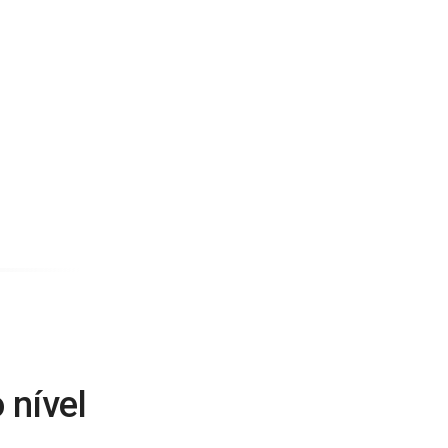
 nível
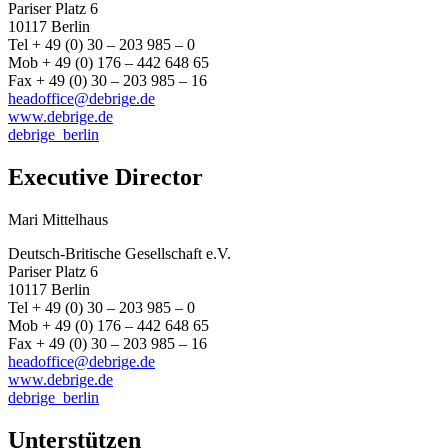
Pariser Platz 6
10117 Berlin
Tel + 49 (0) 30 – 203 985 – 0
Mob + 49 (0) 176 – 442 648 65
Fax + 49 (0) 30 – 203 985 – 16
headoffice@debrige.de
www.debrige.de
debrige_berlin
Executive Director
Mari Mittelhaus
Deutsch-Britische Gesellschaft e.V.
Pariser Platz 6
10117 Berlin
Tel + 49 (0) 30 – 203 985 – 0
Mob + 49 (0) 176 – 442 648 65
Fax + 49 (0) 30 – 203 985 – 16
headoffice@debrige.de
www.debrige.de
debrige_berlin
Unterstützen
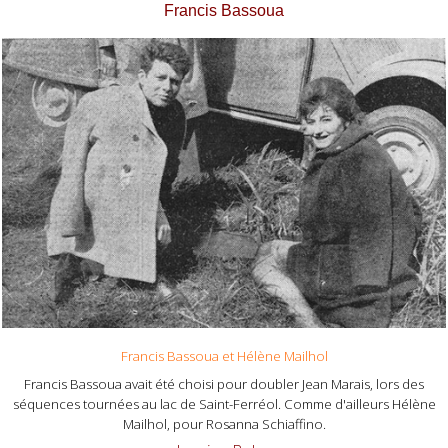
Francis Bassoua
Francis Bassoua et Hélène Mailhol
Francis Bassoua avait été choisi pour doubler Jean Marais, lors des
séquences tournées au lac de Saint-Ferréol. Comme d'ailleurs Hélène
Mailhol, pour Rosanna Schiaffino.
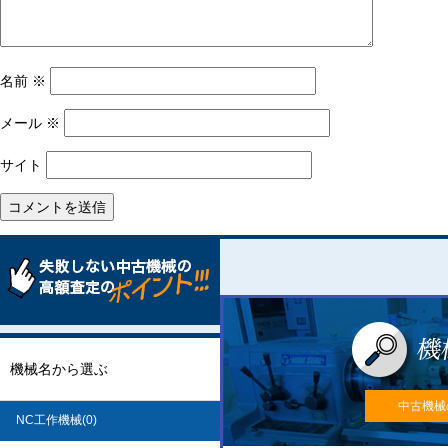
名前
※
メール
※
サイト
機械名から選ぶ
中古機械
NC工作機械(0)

------------------------------------

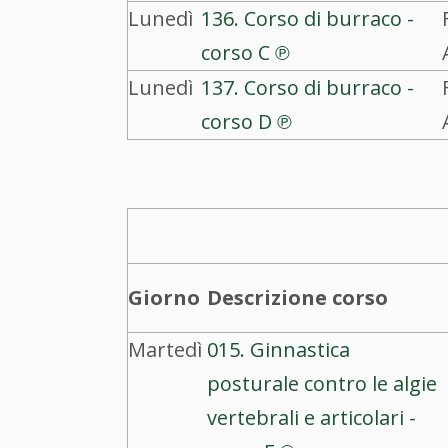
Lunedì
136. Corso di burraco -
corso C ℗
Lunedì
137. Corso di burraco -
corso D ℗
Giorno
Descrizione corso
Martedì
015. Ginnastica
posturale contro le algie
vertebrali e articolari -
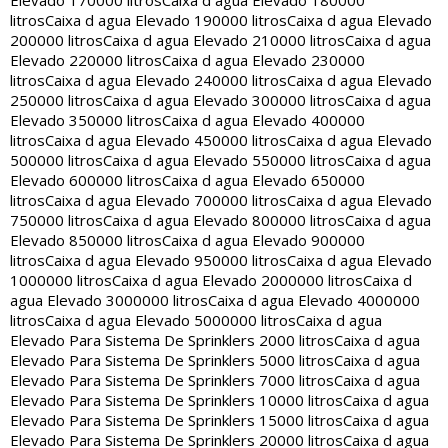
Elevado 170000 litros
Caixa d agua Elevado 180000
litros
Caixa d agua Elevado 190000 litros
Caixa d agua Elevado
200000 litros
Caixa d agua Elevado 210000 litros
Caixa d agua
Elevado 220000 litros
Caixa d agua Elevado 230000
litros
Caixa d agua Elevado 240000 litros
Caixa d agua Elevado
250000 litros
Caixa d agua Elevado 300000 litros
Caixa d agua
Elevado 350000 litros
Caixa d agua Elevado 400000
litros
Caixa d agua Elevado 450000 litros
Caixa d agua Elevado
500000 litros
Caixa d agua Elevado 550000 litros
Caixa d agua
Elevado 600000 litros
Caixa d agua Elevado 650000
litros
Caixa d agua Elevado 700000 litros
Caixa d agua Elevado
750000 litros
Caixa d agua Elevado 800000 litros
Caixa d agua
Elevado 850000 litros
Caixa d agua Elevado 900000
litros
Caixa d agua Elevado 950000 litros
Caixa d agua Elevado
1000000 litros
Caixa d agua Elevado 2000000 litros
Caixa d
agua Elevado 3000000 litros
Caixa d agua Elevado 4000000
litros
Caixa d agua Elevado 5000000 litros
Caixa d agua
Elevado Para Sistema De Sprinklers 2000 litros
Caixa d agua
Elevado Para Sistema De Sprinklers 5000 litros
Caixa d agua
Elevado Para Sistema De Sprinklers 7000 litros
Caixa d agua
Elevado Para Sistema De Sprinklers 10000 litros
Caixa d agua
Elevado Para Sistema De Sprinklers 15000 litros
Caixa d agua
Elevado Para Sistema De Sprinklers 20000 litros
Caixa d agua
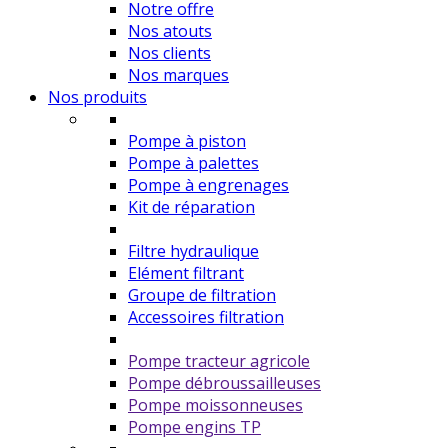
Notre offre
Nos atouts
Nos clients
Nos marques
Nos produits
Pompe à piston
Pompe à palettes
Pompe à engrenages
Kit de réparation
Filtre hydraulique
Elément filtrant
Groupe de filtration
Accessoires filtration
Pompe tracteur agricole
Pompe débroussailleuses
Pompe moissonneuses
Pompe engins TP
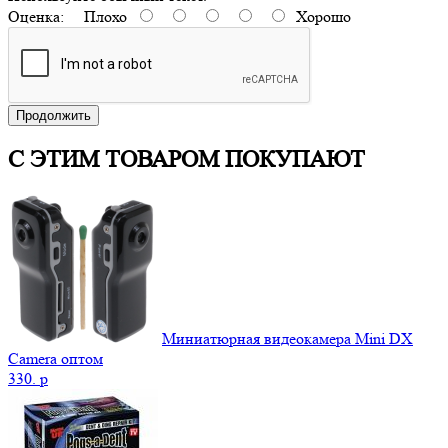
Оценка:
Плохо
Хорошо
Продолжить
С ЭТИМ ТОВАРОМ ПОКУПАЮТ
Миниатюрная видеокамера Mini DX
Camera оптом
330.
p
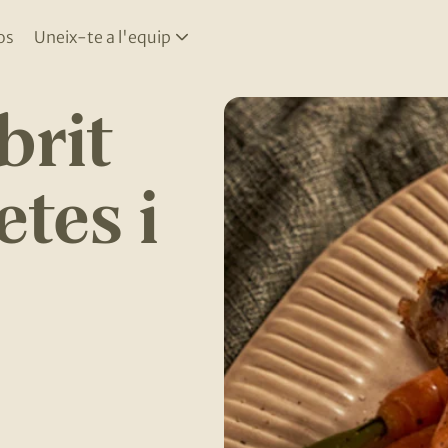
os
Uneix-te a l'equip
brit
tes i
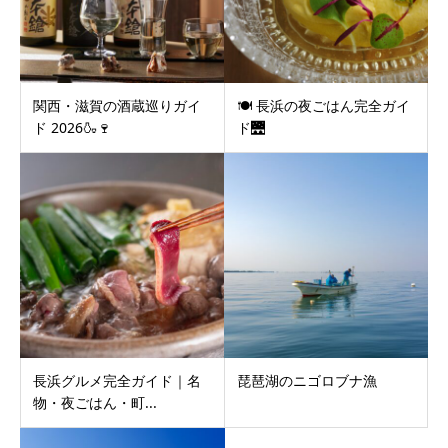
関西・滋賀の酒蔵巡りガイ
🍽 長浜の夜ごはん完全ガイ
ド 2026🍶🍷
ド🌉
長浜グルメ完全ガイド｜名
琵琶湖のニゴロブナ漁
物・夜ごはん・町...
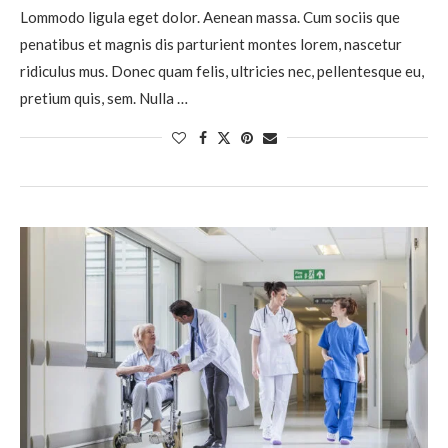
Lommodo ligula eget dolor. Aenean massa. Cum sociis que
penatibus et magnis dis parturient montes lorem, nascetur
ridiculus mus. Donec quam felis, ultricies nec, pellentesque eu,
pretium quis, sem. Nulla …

------------------------------------

-- Problem details --
Give the lines from the one holding "関西・滋賀の酒蔵巡りガイ" through the one holding "pretium quis, sem. Nulla …", inclusive, as a Markdown table with the columns Number and Line. Skip blank lines and leave out the pictures.

-- Task answer --
| Number | Line |
|---|---|
| 1 | 関西・滋賀の酒蔵巡りガイ |
| 2 | 🍽 長浜の夜ごはん完全ガイ |
| 3 | ド 2026🍶🍷 |
| 4 | ド🌉 |
| 5 | 長浜グルメ完全ガイド｜名 |
| 6 | 琵琶湖のニゴロブナ漁 |
| 7 | 物・夜ごはん・町... |
| 8 | Lommodo ligula eget dolor. Aenean massa. Cum sociis que |
| 9 | penatibus et magnis dis parturient montes lorem, nascetur |
| 10 | ridiculus mus. Donec quam felis, ultricies nec, pellentesque eu, |
| 11 | pretium quis, sem. Nulla … |